> _DATA EXCERPTS_:
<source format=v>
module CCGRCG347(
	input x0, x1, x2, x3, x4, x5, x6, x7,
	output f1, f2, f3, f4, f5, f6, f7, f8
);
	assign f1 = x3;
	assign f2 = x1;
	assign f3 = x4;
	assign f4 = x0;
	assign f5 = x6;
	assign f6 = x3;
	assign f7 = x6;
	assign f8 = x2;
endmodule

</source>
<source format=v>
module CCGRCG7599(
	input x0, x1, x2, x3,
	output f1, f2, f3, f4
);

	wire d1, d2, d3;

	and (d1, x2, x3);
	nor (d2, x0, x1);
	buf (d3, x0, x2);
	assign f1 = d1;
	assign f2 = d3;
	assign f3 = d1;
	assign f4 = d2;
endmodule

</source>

* * *

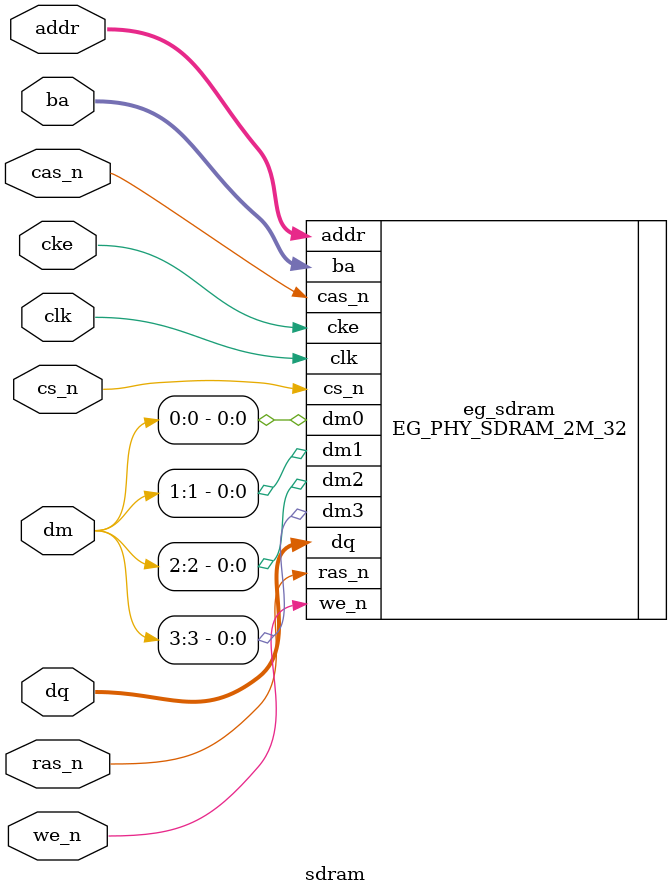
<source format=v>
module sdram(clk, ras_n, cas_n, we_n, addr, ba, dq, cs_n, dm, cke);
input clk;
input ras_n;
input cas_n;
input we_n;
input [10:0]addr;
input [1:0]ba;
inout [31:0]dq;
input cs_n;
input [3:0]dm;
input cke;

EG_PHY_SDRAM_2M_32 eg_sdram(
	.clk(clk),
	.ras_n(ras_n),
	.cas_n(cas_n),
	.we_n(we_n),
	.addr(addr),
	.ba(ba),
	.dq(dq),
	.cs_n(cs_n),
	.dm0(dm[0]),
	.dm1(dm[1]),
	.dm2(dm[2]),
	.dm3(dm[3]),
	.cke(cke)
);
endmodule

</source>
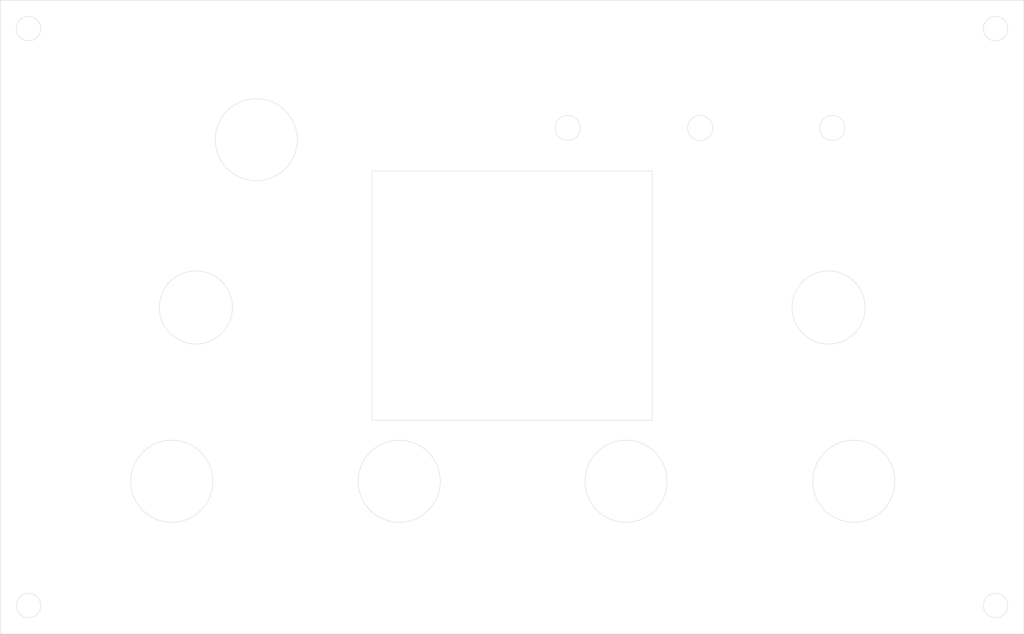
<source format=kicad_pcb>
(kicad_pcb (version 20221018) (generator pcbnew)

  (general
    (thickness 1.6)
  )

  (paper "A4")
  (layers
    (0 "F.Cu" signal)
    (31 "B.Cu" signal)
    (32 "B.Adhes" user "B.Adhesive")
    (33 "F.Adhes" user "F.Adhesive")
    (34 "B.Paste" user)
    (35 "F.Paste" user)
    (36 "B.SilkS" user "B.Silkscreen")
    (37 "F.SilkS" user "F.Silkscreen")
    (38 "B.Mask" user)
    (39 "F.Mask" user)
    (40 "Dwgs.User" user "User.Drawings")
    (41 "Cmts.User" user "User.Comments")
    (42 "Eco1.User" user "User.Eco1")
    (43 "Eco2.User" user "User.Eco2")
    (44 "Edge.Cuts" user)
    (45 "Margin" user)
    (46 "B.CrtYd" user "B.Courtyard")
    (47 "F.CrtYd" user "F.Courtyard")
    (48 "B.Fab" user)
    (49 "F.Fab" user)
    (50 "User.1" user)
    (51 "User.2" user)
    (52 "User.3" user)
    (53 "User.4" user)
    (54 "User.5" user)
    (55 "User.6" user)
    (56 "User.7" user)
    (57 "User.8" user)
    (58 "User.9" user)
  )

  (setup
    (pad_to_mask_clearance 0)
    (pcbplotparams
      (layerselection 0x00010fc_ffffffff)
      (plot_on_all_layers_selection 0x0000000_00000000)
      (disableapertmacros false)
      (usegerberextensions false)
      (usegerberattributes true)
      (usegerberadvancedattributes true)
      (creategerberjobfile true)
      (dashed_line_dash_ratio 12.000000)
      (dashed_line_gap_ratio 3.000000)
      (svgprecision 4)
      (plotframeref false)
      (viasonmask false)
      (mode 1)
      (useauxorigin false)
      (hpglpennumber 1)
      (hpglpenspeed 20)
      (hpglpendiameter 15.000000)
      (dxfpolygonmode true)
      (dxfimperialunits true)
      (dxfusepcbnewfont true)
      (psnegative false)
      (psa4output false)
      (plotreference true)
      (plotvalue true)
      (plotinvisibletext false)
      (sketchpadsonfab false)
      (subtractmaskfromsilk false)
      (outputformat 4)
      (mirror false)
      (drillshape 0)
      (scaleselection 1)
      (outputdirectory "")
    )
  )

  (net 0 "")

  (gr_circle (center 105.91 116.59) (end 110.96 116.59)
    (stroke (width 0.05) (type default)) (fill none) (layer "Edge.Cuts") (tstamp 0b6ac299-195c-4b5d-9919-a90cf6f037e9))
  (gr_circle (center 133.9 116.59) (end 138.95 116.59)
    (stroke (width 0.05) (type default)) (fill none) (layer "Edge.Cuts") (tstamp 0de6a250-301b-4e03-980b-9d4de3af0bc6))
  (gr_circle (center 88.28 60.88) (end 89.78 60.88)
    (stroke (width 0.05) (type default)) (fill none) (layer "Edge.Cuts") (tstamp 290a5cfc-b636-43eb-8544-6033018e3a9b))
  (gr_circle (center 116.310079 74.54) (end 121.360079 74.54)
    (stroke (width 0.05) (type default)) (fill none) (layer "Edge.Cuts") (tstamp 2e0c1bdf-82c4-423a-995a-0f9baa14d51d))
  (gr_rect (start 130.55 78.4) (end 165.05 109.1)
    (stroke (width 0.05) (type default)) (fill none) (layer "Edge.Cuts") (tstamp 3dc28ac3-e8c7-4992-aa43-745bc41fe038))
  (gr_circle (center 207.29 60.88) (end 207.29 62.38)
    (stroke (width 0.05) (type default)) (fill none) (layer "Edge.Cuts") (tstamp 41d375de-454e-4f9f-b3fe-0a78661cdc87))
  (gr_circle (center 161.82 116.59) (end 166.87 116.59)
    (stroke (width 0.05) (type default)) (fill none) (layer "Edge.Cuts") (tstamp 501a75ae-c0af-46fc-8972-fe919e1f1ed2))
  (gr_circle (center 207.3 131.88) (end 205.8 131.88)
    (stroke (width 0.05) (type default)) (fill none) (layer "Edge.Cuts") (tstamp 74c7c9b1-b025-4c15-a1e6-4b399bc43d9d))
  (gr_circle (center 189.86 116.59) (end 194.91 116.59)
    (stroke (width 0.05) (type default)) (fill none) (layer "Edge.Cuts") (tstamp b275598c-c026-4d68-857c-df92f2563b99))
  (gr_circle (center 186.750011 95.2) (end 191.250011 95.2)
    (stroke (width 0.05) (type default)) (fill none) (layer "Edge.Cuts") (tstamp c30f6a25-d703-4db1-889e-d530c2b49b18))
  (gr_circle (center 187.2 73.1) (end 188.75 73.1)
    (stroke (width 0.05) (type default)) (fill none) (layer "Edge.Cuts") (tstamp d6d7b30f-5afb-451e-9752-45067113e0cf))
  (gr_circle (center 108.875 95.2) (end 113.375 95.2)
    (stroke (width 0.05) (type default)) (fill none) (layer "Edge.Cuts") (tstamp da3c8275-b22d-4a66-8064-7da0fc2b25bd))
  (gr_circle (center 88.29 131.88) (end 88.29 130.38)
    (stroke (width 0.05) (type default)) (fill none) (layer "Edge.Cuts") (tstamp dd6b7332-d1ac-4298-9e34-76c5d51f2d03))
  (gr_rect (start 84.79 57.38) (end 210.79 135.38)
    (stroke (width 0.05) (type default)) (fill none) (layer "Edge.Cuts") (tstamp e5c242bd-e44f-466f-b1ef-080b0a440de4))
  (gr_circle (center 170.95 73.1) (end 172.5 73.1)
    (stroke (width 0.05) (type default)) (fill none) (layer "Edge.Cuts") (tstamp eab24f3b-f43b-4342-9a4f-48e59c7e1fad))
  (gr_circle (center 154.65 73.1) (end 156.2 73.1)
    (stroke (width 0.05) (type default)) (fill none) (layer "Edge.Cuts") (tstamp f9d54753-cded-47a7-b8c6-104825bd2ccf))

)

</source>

> _YOUR OBJECTIVE_: From the records above, retype only the lines starting at the line that contains "(plotframeref false)" and ending at the line that contains "(gr_circle (center 207.3", both included.

> _ANSWER BELOW_:
      (plotframeref false)
      (viasonmask false)
      (mode 1)
      (useauxorigin false)
      (hpglpennumber 1)
      (hpglpenspeed 20)
      (hpglpendiameter 15.000000)
      (dxfpolygonmode true)
      (dxfimperialunits true)
      (dxfusepcbnewfont true)
      (psnegative false)
      (psa4output false)
      (plotreference true)
      (plotvalue true)
      (plotinvisibletext false)
      (sketchpadsonfab false)
      (subtractmaskfromsilk false)
      (outputformat 4)
      (mirror false)
      (drillshape 0)
      (scaleselection 1)
      (outputdirectory "")
    )
  )

  (net 0 "")

  (gr_circle (center 105.91 116.59) (end 110.96 116.59)
    (stroke (width 0.05) (type default)) (fill none) (layer "Edge.Cuts") (tstamp 0b6ac299-195c-4b5d-9919-a90cf6f037e9))
  (gr_circle (center 133.9 116.59) (end 138.95 116.59)
    (stroke (width 0.05) (type default)) (fill none) (layer "Edge.Cuts") (tstamp 0de6a250-301b-4e03-980b-9d4de3af0bc6))
  (gr_circle (center 88.28 60.88) (end 89.78 60.88)
    (stroke (width 0.05) (type default)) (fill none) (layer "Edge.Cuts") (tstamp 290a5cfc-b636-43eb-8544-6033018e3a9b))
  (gr_circle (center 116.310079 74.54) (end 121.360079 74.54)
    (stroke (width 0.05) (type default)) (fill none) (layer "Edge.Cuts") (tstamp 2e0c1bdf-82c4-423a-995a-0f9baa14d51d))
  (gr_rect (start 130.55 78.4) (end 165.05 109.1)
    (stroke (width 0.05) (type default)) (fill none) (layer "Edge.Cuts") (tstamp 3dc28ac3-e8c7-4992-aa43-745bc41fe038))
  (gr_circle (center 207.29 60.88) (end 207.29 62.38)
    (stroke (width 0.05) (type default)) (fill none) (layer "Edge.Cuts") (tstamp 41d375de-454e-4f9f-b3fe-0a78661cdc87))
  (gr_circle (center 161.82 116.59) (end 166.87 116.59)
    (stroke (width 0.05) (type default)) (fill none) (layer "Edge.Cuts") (tstamp 501a75ae-c0af-46fc-8972-fe919e1f1ed2))
  (gr_circle (center 207.3 131.88) (end 205.8 131.88)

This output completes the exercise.